News Story — Bowers Solicitors

Where we are with the new Children and Families Act 2014

By Zach Esdaile 1 year ago


The new law for special educational needs was introduced through the Children’s and Families Act 2014. This law was introduced after alarm was raised that the previous law threatened to reduce the rights of parents. The new law offered parents, carers and young people more opportunities to express their own views and make some choices about what happens to them or to the children under their care.
Previously, until September 2014, parents, carers and young people could choose whether they either wanted to be assessed for an Educational Health and Care (EHC) plan or a statement of special educational needs (SEN). The change in the law meant that children with significant special educational needs will be assessed for an EHC plan unless the parents, carers or the young person opt out of the new system. The assessment will lead to an EHC plan in place of a statement of SEN.
One of the effects of this provision has been the steady increase in the number of children and young people with statements and EHC plans, although that figure has been rising since 2010 for various reasons, one of which is the increased awareness amongst parents and carers of their rights when it comes to children with SEN.
There were 175,233 children and young people with statutory EHC plans and 112,057 children and young people with SEN maintained by local authorities as at January 2017. This gives a combined total of 287,290, an increase of 30,975 (12.1%) from 256,315 as at January 2016.
Children and young people who already have a SEN will not need to apply for an assessment for an EHC plan because the legal test for when a child or young person requires an EHC plan is still the same as that for a statement. Children and young people with special educational needs and with a Statement of SEN under the previous system will be expected to transfer to an EHC plan except in circumstances where their needs have changed and they no longer require a statement. To transfer to the new system, local authorities must conduct a ‘transfer review’ which involves an EHC needs assessment. If there is already an existing assessment in place, the local authority will not need to seek further assessments.
From 1 September 2014 to 1 April 2018, during the transition, local authorities are required to comply with Part IV of the Education Act 1996 in relation to children and young people with statements.
Both the EHC plan and the Statement are protected in law. Although statements had a standard format that was prescribed by law, the Government now allows each local authority to decide on their own formats for ECC plans. The Government however continues to retain control over its content.
If a child or young person is given SEN Support but has been identified as requiring additional support, the parents, carers, school or the young person can make a request to the local authority for an EHC needs assessment to be carried out if the child or young person fails to progress at the additional support stage,. This would be with a view to the child being placed on an EHC plan.
The purpose of an EHC plan is to make special educational arrangements to meet the SEN of the child or young person and to ensure that the best possible outcome is secured for them in education, health and social care and to prepare them for adulthood as they grow older.
An EHC plan has legal backing and the support detailed in the plan must be provided. These plans can be put in place for children or young people between the ages of 0-25. Young people aged 18-25 with an EHC plan will be expected to have their needs reviewed at least annually to ensure they are receiving the right level of support throughout the areas of education, health and social care.
From 1 September 2014, all local authorities are required to publish a detailed summary of the services available to support children and young people with SEN and disabilities named the Local Offer. This offer is expected to include services for education, health and social care and should also cover information about services available in surrounding boroughs.
If an EHC plan is made and the parents, carers or young person have concerns with regards to what is contained in the plan, they have the right to appeal to the First Tier Tribunal (Special Educational Needs and Disability). For Wales, information can be obtained in the Special Educational Tribunal for Wales.
An appeal can be made on the basis of the local authorities’:
• refusing to carry out an Education, Health and Care needs assessment or reassessment.

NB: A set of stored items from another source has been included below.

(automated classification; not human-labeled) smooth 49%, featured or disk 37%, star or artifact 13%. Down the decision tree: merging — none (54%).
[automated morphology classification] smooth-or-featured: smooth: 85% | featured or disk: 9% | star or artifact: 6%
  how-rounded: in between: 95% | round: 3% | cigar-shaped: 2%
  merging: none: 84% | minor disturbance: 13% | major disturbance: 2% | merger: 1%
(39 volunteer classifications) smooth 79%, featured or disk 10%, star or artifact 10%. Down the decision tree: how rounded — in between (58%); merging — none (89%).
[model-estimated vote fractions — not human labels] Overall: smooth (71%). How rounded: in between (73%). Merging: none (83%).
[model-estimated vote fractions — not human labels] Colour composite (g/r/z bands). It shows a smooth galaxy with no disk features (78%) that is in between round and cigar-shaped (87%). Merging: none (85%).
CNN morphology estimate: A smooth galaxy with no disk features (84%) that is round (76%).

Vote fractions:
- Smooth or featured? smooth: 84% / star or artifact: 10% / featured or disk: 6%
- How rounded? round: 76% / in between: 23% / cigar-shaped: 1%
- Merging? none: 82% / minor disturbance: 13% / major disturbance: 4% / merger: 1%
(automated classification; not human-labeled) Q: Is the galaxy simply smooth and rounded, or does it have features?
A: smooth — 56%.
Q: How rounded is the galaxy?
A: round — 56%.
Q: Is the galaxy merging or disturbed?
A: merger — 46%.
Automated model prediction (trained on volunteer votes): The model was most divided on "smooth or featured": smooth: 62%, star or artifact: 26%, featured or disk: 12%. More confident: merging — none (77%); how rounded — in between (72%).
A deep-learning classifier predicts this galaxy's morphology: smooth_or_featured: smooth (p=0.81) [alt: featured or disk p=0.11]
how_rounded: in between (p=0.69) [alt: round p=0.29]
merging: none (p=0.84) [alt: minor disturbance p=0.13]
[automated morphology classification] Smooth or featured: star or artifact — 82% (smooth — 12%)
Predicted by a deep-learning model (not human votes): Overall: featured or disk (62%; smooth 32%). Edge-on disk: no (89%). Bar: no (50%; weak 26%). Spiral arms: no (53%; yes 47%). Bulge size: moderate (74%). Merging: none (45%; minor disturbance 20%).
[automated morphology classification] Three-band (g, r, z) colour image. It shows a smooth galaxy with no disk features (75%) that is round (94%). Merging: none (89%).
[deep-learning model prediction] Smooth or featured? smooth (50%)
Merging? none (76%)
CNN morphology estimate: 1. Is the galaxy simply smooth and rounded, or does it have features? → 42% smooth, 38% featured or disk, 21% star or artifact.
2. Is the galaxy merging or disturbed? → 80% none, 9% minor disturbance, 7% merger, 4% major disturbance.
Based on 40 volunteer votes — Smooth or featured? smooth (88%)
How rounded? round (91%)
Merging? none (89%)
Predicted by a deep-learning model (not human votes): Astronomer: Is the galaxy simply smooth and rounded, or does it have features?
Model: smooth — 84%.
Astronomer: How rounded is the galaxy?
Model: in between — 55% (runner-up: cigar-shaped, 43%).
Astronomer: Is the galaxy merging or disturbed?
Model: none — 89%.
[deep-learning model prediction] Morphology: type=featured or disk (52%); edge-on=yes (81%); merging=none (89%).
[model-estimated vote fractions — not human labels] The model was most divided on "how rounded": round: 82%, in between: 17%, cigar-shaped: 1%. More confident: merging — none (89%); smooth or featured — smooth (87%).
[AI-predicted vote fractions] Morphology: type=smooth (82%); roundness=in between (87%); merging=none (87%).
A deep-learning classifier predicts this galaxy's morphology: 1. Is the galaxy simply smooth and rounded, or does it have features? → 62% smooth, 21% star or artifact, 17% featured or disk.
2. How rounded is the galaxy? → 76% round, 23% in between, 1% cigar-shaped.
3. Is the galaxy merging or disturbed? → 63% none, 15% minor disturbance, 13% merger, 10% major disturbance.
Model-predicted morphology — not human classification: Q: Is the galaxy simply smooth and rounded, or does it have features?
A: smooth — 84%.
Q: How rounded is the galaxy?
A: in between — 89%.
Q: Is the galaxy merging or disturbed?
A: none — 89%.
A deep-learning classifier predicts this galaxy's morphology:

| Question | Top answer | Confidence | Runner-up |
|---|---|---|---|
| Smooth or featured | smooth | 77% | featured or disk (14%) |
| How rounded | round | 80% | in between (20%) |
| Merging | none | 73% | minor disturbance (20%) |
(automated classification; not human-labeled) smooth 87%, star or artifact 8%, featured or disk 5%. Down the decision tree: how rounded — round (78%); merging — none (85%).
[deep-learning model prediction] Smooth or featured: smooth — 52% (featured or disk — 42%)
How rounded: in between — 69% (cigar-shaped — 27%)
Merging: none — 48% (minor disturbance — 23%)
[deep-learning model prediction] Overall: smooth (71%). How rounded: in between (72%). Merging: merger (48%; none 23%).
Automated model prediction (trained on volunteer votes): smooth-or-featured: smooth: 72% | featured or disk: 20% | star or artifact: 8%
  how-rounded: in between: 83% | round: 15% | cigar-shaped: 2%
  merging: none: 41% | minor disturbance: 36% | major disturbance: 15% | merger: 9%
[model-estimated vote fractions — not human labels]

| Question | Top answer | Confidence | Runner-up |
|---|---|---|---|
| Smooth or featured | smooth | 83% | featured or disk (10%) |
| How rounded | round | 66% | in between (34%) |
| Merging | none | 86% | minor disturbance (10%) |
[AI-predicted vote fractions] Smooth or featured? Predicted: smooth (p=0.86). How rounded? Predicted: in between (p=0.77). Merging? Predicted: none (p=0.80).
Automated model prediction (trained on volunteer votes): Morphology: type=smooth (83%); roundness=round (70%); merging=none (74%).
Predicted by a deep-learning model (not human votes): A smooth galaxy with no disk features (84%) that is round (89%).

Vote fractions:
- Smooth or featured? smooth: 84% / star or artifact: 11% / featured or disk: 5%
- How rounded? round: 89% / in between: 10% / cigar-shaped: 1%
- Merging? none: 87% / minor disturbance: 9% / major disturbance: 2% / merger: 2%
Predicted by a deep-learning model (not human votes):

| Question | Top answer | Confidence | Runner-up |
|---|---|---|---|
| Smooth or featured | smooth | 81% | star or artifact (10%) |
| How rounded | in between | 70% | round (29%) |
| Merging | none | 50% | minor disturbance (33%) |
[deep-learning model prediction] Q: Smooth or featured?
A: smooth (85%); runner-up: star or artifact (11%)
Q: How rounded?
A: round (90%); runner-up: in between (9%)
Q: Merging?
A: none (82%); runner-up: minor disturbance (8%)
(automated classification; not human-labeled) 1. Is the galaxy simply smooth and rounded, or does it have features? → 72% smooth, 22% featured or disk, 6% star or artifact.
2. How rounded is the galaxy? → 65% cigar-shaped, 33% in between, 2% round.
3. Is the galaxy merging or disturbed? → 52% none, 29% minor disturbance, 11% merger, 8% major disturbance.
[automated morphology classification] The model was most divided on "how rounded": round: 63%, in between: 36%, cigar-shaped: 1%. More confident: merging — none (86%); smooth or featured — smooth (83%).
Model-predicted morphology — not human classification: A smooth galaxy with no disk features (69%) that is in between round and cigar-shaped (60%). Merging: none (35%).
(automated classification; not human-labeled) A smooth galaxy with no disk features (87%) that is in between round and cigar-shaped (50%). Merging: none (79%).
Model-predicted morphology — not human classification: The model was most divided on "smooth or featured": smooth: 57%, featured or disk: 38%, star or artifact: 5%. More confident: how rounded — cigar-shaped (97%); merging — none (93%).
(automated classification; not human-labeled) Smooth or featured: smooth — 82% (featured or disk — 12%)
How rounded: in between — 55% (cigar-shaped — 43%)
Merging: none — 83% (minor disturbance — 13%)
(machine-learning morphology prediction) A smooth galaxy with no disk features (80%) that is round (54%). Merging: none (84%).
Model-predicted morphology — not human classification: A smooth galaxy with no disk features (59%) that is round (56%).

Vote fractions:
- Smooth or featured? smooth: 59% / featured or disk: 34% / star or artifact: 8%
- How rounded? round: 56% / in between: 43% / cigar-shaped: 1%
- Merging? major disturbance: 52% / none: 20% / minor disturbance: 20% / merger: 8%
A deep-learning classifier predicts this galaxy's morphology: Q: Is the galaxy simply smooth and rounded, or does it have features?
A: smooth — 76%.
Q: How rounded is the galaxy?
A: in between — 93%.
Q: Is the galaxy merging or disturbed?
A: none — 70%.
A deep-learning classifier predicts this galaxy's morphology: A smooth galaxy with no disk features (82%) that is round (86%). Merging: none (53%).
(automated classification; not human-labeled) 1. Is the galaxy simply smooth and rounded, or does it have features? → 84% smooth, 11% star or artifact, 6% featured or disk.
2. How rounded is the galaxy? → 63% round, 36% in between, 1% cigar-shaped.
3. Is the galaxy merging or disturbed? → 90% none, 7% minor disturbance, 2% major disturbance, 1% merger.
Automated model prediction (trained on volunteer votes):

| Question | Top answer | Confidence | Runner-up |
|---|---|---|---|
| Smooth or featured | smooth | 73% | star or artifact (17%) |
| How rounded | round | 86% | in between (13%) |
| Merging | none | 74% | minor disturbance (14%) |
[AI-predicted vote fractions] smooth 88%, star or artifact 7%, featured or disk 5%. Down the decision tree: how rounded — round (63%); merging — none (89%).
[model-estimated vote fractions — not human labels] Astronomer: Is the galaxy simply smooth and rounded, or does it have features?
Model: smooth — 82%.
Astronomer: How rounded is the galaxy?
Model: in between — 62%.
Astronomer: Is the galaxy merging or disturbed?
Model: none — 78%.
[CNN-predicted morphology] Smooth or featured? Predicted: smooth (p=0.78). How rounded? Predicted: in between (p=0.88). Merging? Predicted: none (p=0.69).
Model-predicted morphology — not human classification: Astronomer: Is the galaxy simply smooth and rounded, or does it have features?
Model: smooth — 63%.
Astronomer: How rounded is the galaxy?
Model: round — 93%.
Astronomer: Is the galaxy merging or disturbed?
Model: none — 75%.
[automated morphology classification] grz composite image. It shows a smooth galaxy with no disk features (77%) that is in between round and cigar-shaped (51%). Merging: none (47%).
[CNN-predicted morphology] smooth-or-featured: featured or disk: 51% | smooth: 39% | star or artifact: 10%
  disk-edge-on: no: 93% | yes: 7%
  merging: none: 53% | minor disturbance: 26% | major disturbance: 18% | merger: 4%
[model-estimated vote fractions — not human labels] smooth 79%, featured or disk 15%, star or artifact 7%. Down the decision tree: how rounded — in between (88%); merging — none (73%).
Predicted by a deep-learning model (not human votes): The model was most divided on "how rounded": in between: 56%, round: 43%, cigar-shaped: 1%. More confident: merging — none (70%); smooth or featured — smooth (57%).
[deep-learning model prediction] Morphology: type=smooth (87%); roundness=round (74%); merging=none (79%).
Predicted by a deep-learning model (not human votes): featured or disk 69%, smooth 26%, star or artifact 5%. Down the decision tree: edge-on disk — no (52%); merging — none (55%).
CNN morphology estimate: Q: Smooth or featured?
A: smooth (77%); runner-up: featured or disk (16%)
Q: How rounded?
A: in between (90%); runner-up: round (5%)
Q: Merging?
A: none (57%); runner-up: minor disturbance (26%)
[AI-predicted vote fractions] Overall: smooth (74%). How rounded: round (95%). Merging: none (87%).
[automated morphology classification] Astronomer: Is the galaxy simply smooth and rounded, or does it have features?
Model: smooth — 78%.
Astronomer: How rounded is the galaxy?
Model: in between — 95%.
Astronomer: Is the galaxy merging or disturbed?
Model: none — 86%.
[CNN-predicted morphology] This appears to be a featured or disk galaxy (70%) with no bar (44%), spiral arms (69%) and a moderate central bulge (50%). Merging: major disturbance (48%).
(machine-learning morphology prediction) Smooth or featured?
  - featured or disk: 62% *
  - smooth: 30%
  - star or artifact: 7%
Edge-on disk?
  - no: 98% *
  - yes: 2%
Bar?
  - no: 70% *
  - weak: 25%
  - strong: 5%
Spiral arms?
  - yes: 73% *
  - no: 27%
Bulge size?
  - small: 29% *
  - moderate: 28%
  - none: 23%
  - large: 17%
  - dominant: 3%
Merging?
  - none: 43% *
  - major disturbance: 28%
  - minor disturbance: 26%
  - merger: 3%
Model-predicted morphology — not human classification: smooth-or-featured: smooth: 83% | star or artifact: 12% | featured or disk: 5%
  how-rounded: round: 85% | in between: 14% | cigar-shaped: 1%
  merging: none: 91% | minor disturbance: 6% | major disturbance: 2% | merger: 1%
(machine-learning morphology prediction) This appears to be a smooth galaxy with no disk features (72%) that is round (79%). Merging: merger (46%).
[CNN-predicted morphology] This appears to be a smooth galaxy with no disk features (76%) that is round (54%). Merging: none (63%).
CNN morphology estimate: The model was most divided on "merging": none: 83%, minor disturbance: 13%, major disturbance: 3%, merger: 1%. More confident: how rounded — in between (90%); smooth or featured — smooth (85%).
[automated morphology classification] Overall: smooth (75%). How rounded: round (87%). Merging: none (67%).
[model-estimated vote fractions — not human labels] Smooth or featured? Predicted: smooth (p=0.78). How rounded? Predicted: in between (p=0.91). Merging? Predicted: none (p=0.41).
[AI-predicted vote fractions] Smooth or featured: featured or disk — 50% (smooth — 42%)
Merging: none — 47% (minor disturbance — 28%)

• refusing to issue a Education, Health and Care Plan.

• refusing to amend an Education, Health and Care Plan after a reassessment or annual review has been carried out.

• has issued an Education, Health and Care Plan but the parents or young person disagrees with the details contained in:
o Part B - a child's SEN
o Part F - a child's provision to meet their SEN
o Part I - The educational establishment named in the Plan.
• decision to cease to maintain a child's Education, Health and Care Plan.